I have an interesting problem in my company.

There is a product, each item of which, has a region-time specific code when it is released in the market.

Say, there are 15 features on the basis of which a code is created. The code is created by a lot of tiny rules (we don't know, they won't say). They have a pipeline where they predict (classify the code based on historical data dumps) this code given the product details and move along with some task.

Now, so far they dealt with 100 such code classes, 30 digit code is generated with the 15 features. And there are 100 such codes generated by the rules. So, their pipeline was fine and dandy.

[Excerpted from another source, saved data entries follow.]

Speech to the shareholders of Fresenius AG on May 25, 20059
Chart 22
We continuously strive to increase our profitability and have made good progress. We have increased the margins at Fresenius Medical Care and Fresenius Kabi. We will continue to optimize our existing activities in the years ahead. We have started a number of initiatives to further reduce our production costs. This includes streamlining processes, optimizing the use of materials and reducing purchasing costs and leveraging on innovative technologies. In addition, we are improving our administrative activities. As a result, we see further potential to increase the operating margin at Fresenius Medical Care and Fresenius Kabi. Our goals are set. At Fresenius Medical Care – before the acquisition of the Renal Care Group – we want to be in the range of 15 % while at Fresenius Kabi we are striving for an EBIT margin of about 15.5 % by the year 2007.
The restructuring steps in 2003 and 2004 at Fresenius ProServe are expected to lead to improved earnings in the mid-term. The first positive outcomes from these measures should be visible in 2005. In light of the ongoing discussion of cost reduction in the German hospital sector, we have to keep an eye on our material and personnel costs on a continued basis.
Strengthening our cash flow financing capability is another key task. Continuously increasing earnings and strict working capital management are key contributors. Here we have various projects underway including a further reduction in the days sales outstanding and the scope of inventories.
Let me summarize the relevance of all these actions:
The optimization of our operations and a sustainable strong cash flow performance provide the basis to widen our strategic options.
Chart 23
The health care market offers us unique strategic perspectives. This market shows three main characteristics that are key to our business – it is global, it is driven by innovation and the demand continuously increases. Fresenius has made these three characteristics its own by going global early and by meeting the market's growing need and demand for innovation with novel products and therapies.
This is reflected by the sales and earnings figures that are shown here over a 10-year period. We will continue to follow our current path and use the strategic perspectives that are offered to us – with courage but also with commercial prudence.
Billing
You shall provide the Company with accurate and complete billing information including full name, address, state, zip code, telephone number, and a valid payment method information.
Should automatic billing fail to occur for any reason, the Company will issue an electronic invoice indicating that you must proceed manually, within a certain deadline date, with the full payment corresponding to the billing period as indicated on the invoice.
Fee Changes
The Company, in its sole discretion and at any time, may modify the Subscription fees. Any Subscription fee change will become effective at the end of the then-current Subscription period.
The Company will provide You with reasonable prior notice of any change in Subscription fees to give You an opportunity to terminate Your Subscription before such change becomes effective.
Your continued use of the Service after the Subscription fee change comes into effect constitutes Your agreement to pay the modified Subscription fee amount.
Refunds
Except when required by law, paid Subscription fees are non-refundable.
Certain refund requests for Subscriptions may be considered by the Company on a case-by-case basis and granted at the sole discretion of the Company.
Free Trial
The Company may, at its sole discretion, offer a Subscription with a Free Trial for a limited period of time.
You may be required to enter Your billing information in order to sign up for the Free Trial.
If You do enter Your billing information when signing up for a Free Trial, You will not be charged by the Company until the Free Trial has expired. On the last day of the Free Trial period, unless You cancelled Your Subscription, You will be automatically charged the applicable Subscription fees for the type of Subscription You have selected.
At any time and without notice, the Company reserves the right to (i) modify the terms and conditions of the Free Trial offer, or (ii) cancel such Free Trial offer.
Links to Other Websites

Now, we are told to handle worldwide sales. Which means the code classes shoot off. Many more codes are now possible each with some changes due to region.

Earlier they used classification. And it was fine with 100 classes. But now classification with 10 K classes will probably won't work (does it even make sense?).

  1. How to model the problem as a classification or regression problem with 10 K classes, the code is 15 digit alphanumeric thing?

  2. Are they nuts in using machine learning (I think so) for this scenario, why not just find out what are the rules for code generation?


1 Answer 1


I didn't completely understand everything but regarding to Q1

If you somehow know that the 15 digits are independent (or refer to different properties or what not) then you can classify for each digit and then each classifier will be smaller. If you can't assume that... well I'm sorry :)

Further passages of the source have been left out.